I saw someone do this for a frog tank so thought I might give it a go as it was something different..and too easy!
I used expanda-putty then some gripset waterproofing in a spraybottle to seal it up, then wacked a coat of paint ontop, left it for a couple of days to make sure there was no fumes and it was done- I want to airbrush it later to make it more realistic but it does the job I loove the textures it made ..so here's some pics - Freddy loves it 


 

 


While I've got pics up - Is this size enclosure big enough for him or do I need to upgrade?


----------



## Slats (Apr 2, 2010)

Nice work, looks great.


----------



## Shadowfoxpika2 (Apr 2, 2010)

oh wow that is awesome! but just wondering does the little guy have somewhere to hide?
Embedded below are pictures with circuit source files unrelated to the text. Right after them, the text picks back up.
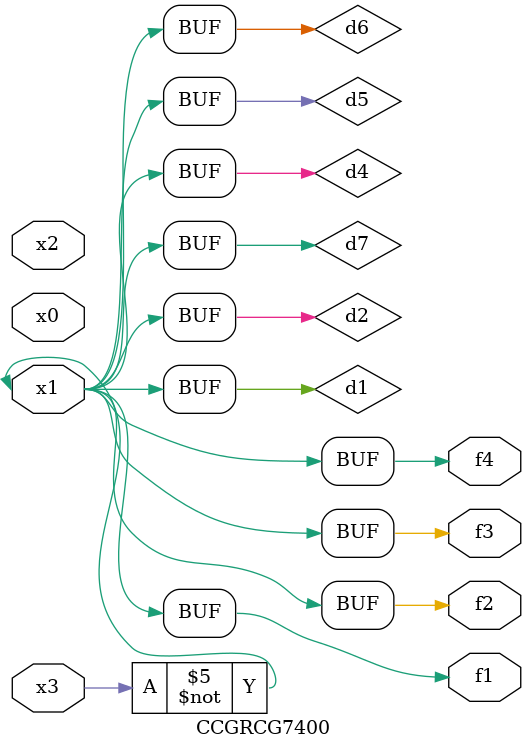
<source format=v>
module CCGRCG7400(
	input x0, x1, x2, x3,
	output f1, f2, f3, f4
);

	wire d1, d2, d3, d4, d5, d6, d7;

	not (d1, x3);
	buf (d2, x1);
	xnor (d3, d1, d2);
	nor (d4, d1);
	buf (d5, d1, d2);
	buf (d6, d4, d5);
	nand (d7, d4);
	assign f1 = d6;
	assign f2 = d7;
	assign f3 = d6;
	assign f4 = d6;
endmodule

</source>
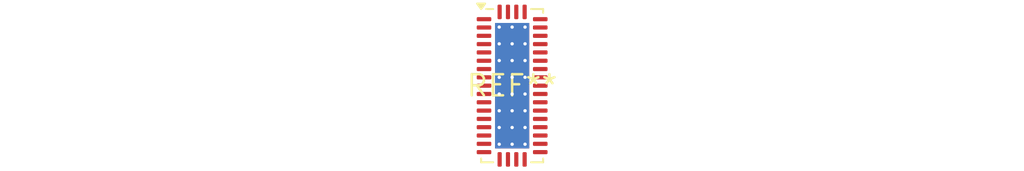
<source format=kicad_pcb>
(kicad_pcb (version 20240108) (generator pcbnew)

  (general
    (thickness 1.6)
  )

  (paper "A4")
  (layers
    (0 "F.Cu" signal)
    (31 "B.Cu" signal)
    (32 "B.Adhes" user "B.Adhesive")
    (33 "F.Adhes" user "F.Adhesive")
    (34 "B.Paste" user)
    (35 "F.Paste" user)
    (36 "B.SilkS" user "B.Silkscreen")
    (37 "F.SilkS" user "F.Silkscreen")
    (38 "B.Mask" user)
    (39 "F.Mask" user)
    (40 "Dwgs.User" user "User.Drawings")
    (41 "Cmts.User" user "User.Comments")
    (42 "Eco1.User" user "User.Eco1")
    (43 "Eco2.User" user "User.Eco2")
    (44 "Edge.Cuts" user)
    (45 "Margin" user)
    (46 "B.CrtYd" user "B.Courtyard")
    (47 "F.CrtYd" user "F.Courtyard")
    (48 "B.Fab" user)
    (49 "F.Fab" user)
    (50 "User.1" user)
    (51 "User.2" user)
    (52 "User.3" user)
    (53 "User.4" user)
    (54 "User.5" user)
    (55 "User.6" user)
    (56 "User.7" user)
    (57 "User.8" user)
    (58 "User.9" user)
  )

  (setup
    (pad_to_mask_clearance 0)
    (pcbplotparams
      (layerselection 0x00010fc_ffffffff)
      (plot_on_all_layers_selection 0x0000000_00000000)
      (disableapertmacros false)
      (usegerberextensions false)
      (usegerberattributes false)
      (usegerberadvancedattributes false)
      (creategerberjobfile false)
      (dashed_line_dash_ratio 12.000000)
      (dashed_line_gap_ratio 3.000000)
      (svgprecision 4)
      (plotframeref false)
      (viasonmask false)
      (mode 1)
      (useauxorigin false)
      (hpglpennumber 1)
      (hpglpenspeed 20)
      (hpglpendiameter 15.000000)
      (dxfpolygonmode false)
      (dxfimperialunits false)
      (dxfusepcbnewfont false)
      (psnegative false)
      (psa4output false)
      (plotreference false)
      (plotvalue false)
      (plotinvisibletext false)
      (sketchpadsonfab false)
      (subtractmaskfromsilk false)
      (outputformat 1)
      (mirror false)
      (drillshape 1)
      (scaleselection 1)
      (outputdirectory "")
    )
  )

  (net 0 "")

  (footprint "WQFN-42-1EP_3.5x9mm_P0.5mm_EP2.05x7.55mm_ThermalVias" (layer "F.Cu") (at 0 0))

)

</source>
I cant see one in the picture


----------



## Funkstaa (Apr 4, 2010)

Thanks slats and shadow ( he does have hides just got a little snap happy after putting the substrate back in , not that he ever uses them he's too nosey lol ) and thanks bigi since you've said that every time I look at it now and all I can see is a gigantic turd - will be airbrushing a lil sooner now : p


----------



## bigi (Apr 4, 2010)

lol funkstaa, its my pleasure, im sure it will look great once a pale brown type paint is applied to areas


----------



## JAS101 (Apr 4, 2010)

bigi said:


> lol funkstaa, its my pleasure, im sure it will look great once a pale brown type paint is applied to areas


so then it will be a 2 tone turd?


----------



## Elapidae1 (Apr 4, 2010)

Looks like chocolate to me yummmm


----------



## LILMUMMA_69 (Apr 4, 2010)

looks great mate... and the tank size is just fine...


----------



## boxhed (Apr 5, 2010)

Hey Funkstaa. I've never tried expanda-putty - how do you use/shape it? (looks good to me)


----------



## Funkstaa (Apr 8, 2010)

Thanks, Freddy is loving it...Boxhead I used two small tins for that size, was easy as, just aim and sqirt I had a play with the first tin you can use the lid or something to make a more textured background but I like it all puffed up so I just let it do it's thing, would definately use it again it was so easy...


----------



## bigi (Apr 8, 2010)

Funkstaa said:


> just aim and sqirt .


 
hahaha, you are killing me here funkstaa,


----------